Certes, il y en a qui réussissent non seulement à s’en sortir indemnes de l’aventure monstrueuse de la harga mais décrochent leur récépissé pour l’obtention de leur titre de séjour, sans compter la promesse d’embauche dont ils rêvaient. D’autres, s’ils ne sont pas portés disparus ou retrouvés morts, atterrissent dans des pays étrangers pas forcément pour bien vivre mais pour prendre les chemins de la facilité, de la fraude et du danger, en devenant dealers, voleurs ou vendeurs à la sauvette. Ironie du sort et surtout fait curieux, ils préfèrent vivre ainsi dans la galère que d’être «haytiste» en Algérie. «El habss fi frança oula zanka fi dzaïr», scandent les jeunes. La question «pourquoi les Algériens veulent quitter le pays pour aller sur l’autre rive au risque de leur vie, de leur liberté et de leur dignité ?», les réponses n’ont jamais convaincu personne. Réponses en évidence qui placent le chômage comme première cause principale. L’Etat a tenté en juin 2018 de leur accorder une attention particulière, le temps d’un forum de deux jours, que le ministère de l’Intérieur a organisé en présence de responsables et de spécialistes divers. Dans tout le beau monde qui a été invité pour discourir sur le phénomène de la harga, il y avait une seule et unique famille d’un jeune qui avait tenté la triste aventure. C’est dire que même la parole ne leur est pas donnée facilement. Nouredine Bedoui alors ministre de l’Intérieur avait affirmé que «2000 affaires en justice ont été ouvertes, et ont conduit à la présentation de 344 personnes en 2018, dont 24 ont fait l’objet d’une condamnation à une peine de prison ferme (…)». Le sociologue Saïd Musette, chercheur au Cread, avait lui regretté qu’il n’y ait pas assez de statistiques sur le nombre de harraga. Frontex (Agence Européenne de la Sécurité des Frontières) lui a permis de faire savoir à l’assistance du Forum national qu’en 2017, le nombre de migrants algériens a frôlé les 25.000 dont 500 sont arrêtés chaque mois. «Les prévisions de Frontex font état d’un nombre de 700 millions de personnes qui vont quitter leurs pays, à l’horizon 2050 dont 32% sont Algériens. Frontex parle d’une remontée de populations vers l’Europe, où l’Algérie sera non seulement un pays de passage mais aussi de transit et de destination. Notre pays n’échappe donc pas à ce flux migratoire. Les défis sont donc importants et appellent à une politique interne basée sur un système national d’information fiable», a affirmé le sociologue.

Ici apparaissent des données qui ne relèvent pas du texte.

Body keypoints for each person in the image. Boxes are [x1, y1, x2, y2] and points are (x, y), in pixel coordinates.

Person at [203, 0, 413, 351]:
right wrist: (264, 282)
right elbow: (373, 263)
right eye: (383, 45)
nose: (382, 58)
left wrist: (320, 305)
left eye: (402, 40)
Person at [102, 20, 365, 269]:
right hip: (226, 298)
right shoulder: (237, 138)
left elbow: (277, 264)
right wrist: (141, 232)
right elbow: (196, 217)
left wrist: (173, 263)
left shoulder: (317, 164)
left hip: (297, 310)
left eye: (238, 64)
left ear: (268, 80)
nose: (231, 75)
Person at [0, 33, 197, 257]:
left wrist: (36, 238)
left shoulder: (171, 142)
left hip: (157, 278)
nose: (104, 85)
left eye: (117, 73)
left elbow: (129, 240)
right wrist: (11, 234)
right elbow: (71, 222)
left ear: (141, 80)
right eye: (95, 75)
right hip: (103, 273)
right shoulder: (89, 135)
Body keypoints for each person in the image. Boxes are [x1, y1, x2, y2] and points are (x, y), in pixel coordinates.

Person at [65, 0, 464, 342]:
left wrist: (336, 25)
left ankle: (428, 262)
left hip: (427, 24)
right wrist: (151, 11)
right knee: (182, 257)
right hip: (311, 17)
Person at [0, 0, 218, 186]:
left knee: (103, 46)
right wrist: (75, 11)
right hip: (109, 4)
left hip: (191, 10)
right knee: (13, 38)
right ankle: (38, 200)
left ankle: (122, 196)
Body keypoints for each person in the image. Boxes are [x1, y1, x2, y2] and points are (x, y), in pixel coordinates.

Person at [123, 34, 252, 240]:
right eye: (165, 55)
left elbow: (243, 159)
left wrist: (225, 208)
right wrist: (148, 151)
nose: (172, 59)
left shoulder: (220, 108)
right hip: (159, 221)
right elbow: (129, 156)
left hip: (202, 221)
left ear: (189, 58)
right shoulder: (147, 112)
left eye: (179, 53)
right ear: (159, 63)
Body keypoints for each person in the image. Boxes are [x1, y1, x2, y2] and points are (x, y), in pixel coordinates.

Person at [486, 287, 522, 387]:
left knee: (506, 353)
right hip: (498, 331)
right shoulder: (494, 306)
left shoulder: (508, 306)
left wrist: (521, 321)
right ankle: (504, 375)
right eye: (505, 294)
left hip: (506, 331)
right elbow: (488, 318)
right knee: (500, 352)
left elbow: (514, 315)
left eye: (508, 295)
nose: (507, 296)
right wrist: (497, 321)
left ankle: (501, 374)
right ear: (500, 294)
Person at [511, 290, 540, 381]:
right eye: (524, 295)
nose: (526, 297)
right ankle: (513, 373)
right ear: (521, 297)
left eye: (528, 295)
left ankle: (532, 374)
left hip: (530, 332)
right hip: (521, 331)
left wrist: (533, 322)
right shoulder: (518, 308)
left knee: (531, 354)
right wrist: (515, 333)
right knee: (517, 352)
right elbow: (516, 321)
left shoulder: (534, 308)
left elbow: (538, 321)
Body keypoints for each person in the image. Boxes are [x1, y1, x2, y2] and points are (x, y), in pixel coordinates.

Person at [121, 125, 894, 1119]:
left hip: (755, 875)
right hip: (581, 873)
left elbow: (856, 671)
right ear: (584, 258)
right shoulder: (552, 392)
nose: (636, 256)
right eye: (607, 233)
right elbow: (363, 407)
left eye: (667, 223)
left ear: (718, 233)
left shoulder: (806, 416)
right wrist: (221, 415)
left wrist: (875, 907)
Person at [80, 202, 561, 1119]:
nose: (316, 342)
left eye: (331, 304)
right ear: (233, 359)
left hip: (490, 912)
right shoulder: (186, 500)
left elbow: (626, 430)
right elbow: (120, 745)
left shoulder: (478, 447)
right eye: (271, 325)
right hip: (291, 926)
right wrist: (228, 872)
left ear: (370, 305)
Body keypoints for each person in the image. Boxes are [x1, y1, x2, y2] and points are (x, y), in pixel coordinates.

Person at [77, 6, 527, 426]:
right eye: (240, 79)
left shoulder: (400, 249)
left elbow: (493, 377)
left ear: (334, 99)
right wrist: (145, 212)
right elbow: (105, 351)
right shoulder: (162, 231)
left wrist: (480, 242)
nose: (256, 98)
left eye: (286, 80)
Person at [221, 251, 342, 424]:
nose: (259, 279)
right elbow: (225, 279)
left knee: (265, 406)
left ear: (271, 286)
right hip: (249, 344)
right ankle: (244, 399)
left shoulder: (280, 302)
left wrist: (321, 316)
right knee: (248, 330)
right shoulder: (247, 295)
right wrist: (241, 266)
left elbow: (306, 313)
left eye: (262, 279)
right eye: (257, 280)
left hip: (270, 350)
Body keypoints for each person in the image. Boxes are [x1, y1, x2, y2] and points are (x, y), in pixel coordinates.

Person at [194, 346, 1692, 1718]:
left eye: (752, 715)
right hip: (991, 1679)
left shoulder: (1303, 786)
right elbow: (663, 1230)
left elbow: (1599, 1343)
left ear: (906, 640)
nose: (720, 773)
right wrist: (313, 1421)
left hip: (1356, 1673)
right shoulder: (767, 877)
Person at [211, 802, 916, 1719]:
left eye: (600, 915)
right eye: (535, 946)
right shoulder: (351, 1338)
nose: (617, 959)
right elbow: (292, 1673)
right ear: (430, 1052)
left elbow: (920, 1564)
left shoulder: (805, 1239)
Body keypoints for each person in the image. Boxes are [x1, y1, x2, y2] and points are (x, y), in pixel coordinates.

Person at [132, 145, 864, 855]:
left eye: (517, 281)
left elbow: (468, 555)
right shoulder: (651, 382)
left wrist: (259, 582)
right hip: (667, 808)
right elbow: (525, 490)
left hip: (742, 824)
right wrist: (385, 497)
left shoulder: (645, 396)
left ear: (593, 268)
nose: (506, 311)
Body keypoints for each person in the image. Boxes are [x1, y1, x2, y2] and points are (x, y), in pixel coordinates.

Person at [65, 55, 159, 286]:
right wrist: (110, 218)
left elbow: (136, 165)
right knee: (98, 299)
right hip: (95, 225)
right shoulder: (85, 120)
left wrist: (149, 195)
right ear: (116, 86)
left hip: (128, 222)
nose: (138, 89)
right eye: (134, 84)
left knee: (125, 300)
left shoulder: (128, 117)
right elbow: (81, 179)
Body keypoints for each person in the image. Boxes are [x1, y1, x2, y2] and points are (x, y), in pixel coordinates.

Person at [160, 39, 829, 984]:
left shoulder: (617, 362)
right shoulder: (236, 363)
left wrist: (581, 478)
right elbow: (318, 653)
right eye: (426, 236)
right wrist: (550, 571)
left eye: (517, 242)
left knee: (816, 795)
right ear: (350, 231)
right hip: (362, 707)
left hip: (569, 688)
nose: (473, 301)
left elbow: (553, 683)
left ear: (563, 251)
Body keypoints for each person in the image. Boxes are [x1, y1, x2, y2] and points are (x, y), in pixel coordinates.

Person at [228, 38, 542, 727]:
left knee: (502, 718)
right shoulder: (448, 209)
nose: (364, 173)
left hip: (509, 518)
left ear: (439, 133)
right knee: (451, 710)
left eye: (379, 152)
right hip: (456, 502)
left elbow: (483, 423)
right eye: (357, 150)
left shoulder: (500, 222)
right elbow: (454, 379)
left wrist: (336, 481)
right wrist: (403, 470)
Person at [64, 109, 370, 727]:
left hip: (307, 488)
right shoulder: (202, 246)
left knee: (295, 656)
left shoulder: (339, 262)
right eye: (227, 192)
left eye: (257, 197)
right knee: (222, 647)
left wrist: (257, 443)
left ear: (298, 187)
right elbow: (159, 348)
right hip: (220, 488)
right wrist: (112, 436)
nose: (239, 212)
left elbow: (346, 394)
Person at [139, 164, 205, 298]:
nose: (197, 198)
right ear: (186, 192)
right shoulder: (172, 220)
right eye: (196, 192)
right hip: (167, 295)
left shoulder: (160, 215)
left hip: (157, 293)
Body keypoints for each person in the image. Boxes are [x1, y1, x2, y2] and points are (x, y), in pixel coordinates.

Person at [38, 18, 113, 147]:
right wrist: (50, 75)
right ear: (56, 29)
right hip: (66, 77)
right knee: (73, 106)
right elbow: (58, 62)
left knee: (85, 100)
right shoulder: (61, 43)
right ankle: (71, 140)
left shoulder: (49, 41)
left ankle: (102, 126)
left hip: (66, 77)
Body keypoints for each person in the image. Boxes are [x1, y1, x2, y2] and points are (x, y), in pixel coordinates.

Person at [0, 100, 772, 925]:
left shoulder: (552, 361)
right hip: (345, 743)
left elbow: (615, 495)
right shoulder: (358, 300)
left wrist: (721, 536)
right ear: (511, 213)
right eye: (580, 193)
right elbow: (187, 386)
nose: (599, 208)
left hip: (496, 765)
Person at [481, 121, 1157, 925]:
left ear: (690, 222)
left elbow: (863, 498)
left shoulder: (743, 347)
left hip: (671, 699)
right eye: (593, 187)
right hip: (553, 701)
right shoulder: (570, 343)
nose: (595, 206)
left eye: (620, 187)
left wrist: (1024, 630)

Il est certain que des études sont menées par des centres de recherche comme le Cread mais elles n’ont pas l’écho qu’elles doivent avoir pour sensibiliser le gouvernement sur l’état psychologique d’Algériens qui disent étouffer dans leur pays. La harga n’est certainement pas la priorité d’un gouvernement qui se perd en dates (rentrée scolaire et universitaire), en données économiques (baisse de l’importation en temps de fermeture pour cause de covid-19), en décisions (création d’agences diverses en temps de crise financière) et ce, dans une étonnante indiscipline de ses membres.